Publication information
- Publisher: Marvel Comics
- First appearance: Exiles #1 (August 2001)
- Created by: Judd Winick Mike McKone

= Timebroker =

The Timebroker is a character appearing in American comic books published by Marvel Comics. The character was created by Judd Winick for the comic book Exiles; a psychic construct created by the Timebreakers, an insectoid species who accidentally damaged a large number of alternate universes.

==Fictional character biography==
The Timebroker first appears in Exiles #1, when he invites the Age of Apocalypse version of Blink to join a group of dimension-lost superheroes whom he named "The Exiles", whose mission would be to repair damaged realities. A team member whose home reality is repaired is immediately sent home, and replaced with someone new.

To repair each damaged reality, the Exiles must complete a mission given to them by the Timebroker through a communications device called the Tallus, worn by the leader of the group. These missions are usually humanitarian or heroic in nature, but sometimes involve assassination.

The Timebroker creates a separate team of lost heroes, called Weapon X, whose job is mainly wetwork. When they grow out of control, the Timebroker orders the Exiles and Weapon X to battle each other until only six remain.

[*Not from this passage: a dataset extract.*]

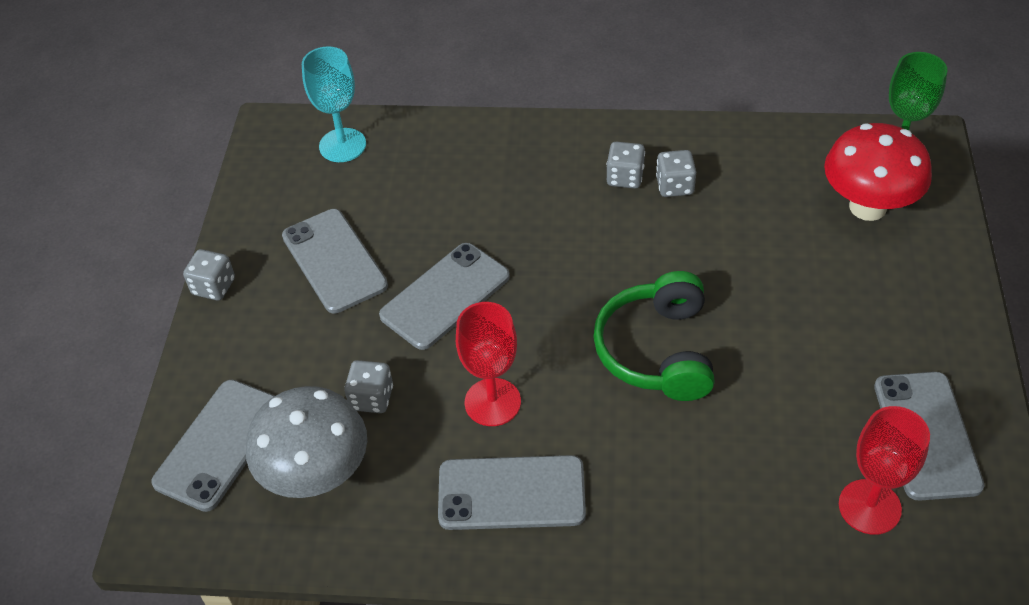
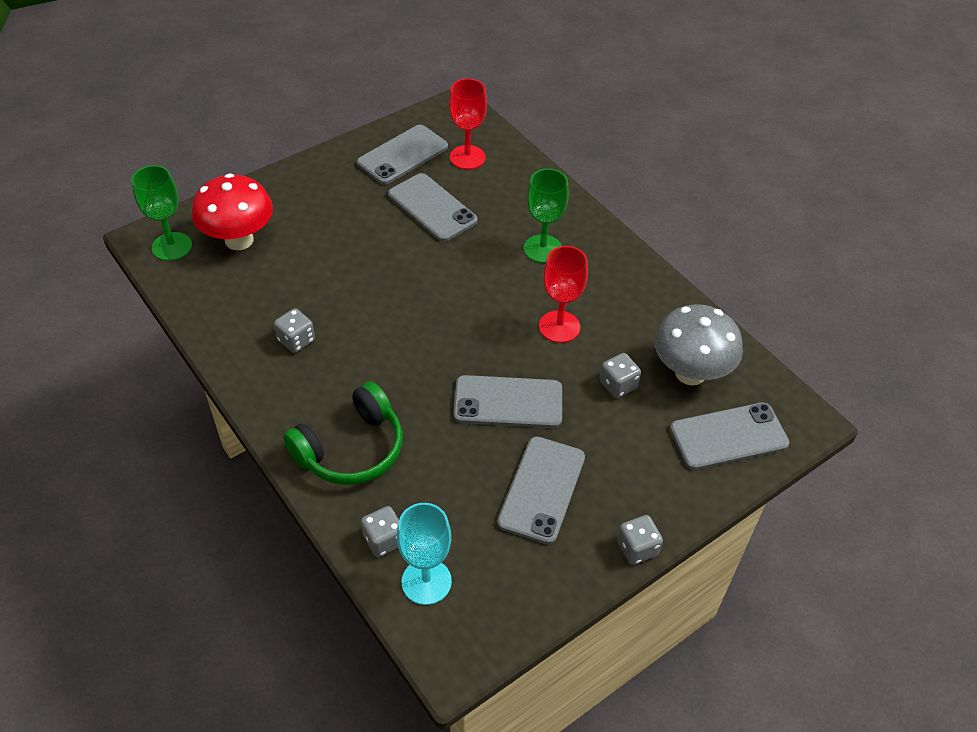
camera: 135 degrees left, 0 degrees up
grey phone [438,455,586,530] -> grey phone moved to [388,173,478,242]
green headphones [593,271,715,401] -> green headphones moved to [283,382,403,485]
grey dice [606,142,645,189] -> grey dice moved to [361,506,399,557]
none -> green goblet [524,169,569,263]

In Exiles #53, the Exiles receive a warning: "Beware the Timebreaker. He is not what he seems." Almost immediately after, the Timebroker acts irrationally, giving orders to murder the Age of Apocalypse X-Men as well as the Exiles' Mimic. The Exiles later learn that the Timebroker is an illusory entity created by the Timebreakers to trick the Exiles and Weapon X into fixing the realities that they had damaged.